[Math] the derivative of the determinant of a symmetric positive definite matrix

covariancederivativesdeterminant

According to matrix cookbook

$$\frac{\partial \det Y}{\partial x} = \det (Y) \text{Tr}\left( Y^{-1} \frac{\partial Y}{\partial x}\right) $$

Now assume $Y$ is a variance covariance matrix $\Sigma$, which is by definition symmetric and positive definite. Furthermore assume we derive for $x=\Sigma$. Does it follow that

$$\frac{\partial \det \Sigma}{\partial \Sigma} = \det (\Sigma) \text{Tr}\left( \Sigma^{-1} \frac{\partial \Sigma}{\partial \Sigma}\right) = \det (\Sigma) \text{Tr}( \Sigma^{-1}) ?$$

In a related post I asked a similar question and a reply seems to suggest (and the reply seems to give the correct result)

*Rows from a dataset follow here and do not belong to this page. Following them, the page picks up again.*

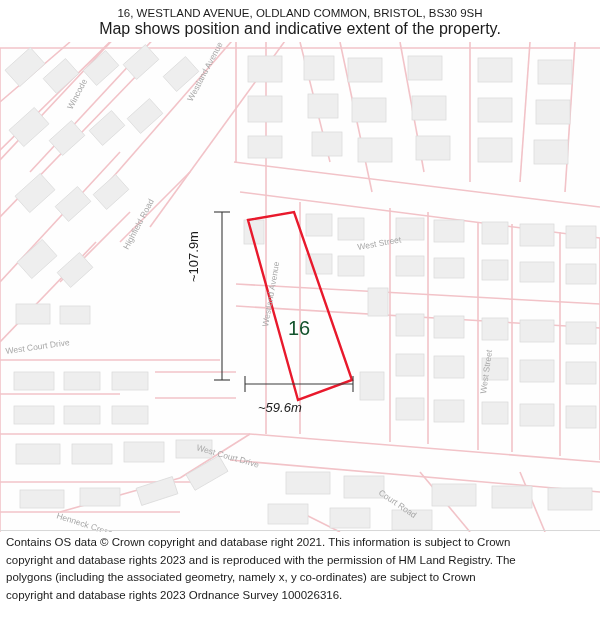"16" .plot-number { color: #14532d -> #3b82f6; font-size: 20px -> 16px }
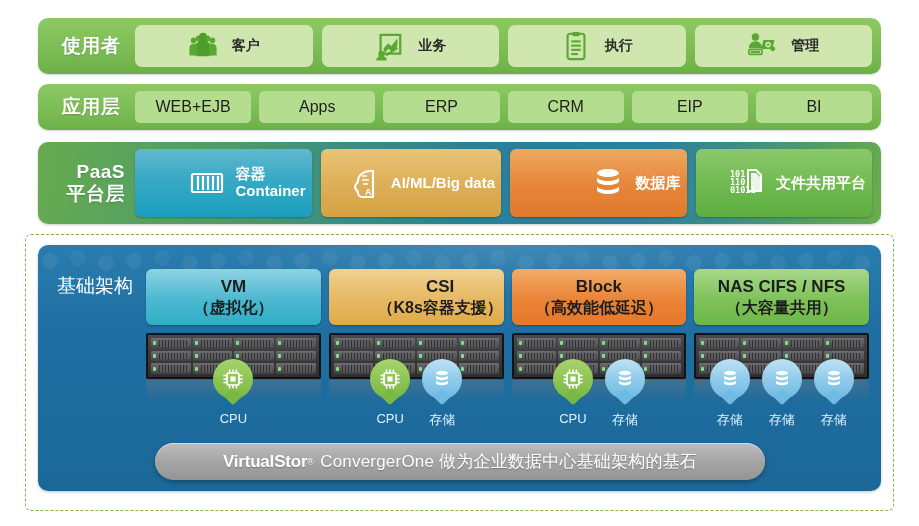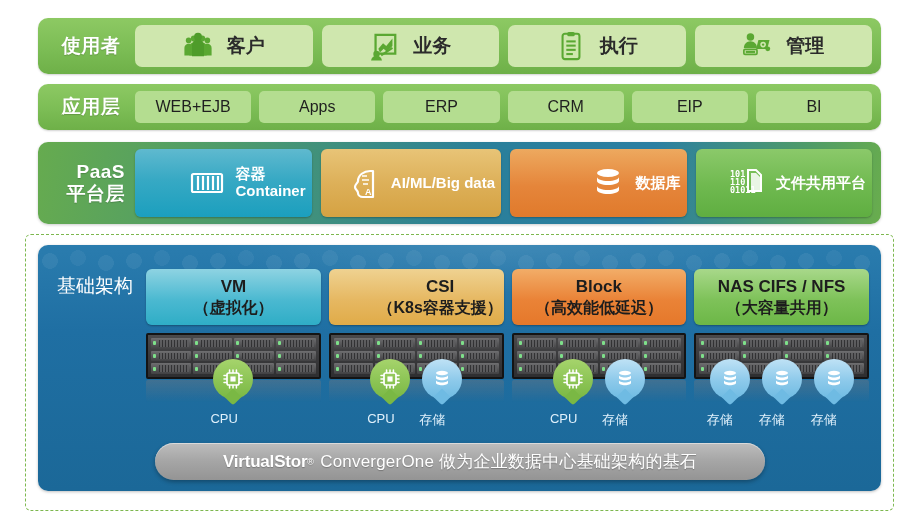"客户" .user-cell { font-size: 19px -> 14px }
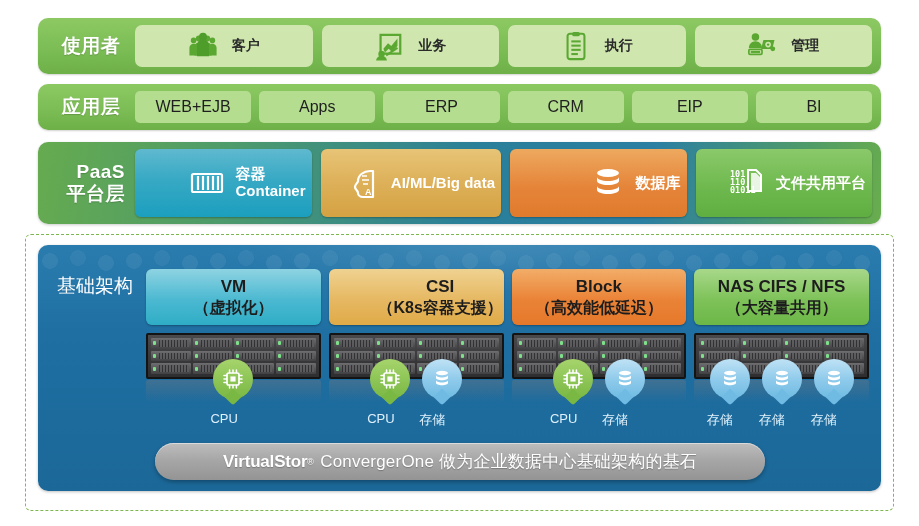"CPU" .badge-wrap { text-align: none -> center }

$$\frac{\partial \det \Sigma}{\partial \Sigma} = \det (\Sigma) \Sigma^{-1}.$$

So I wonder if I make a mistake in the second row of equations of if this is a special case due to the properties of $\Sigma$.

Best Answer

Note, that for symmetric matrix derevative of $\partial X/\partial x_{ij}$ is equal to $$ \frac{\partial X}{\partial x_{ij}} = E_{ij} + E_{ji} - E_{ij}E_{ij} $$ So, for trace of multiplication $X^{-1}$ and $\partial X/\partial x_{ij}$ we have $$ \text {tr}(X^{-1}E_{ij}) + \text {tr}(X^{-1}E_{ji}) - \text {tr}(X^{-1}E_{ij}E_{ij}) = (X^{-1})_{ji}+(X^{-1})_{ij} - (X^{-1})_{ii} $$ and $$ \text {tr}(X^{-1}\partial X/\partial X) = X^{-T} + X^{T} - \text {diag}(X^{-1}) = 2X^{-1} - \text {diag}(X^{-1}) $$ Finally, if $X^{T} = X$, we have that $$ \frac{\det(X)}{\partial X} = \det(X)(2X^{-1} - \text {diag}(X^{-1})) $$

P.S. $E_{ij}$ - zeros matrix with 1 on $ij$ position.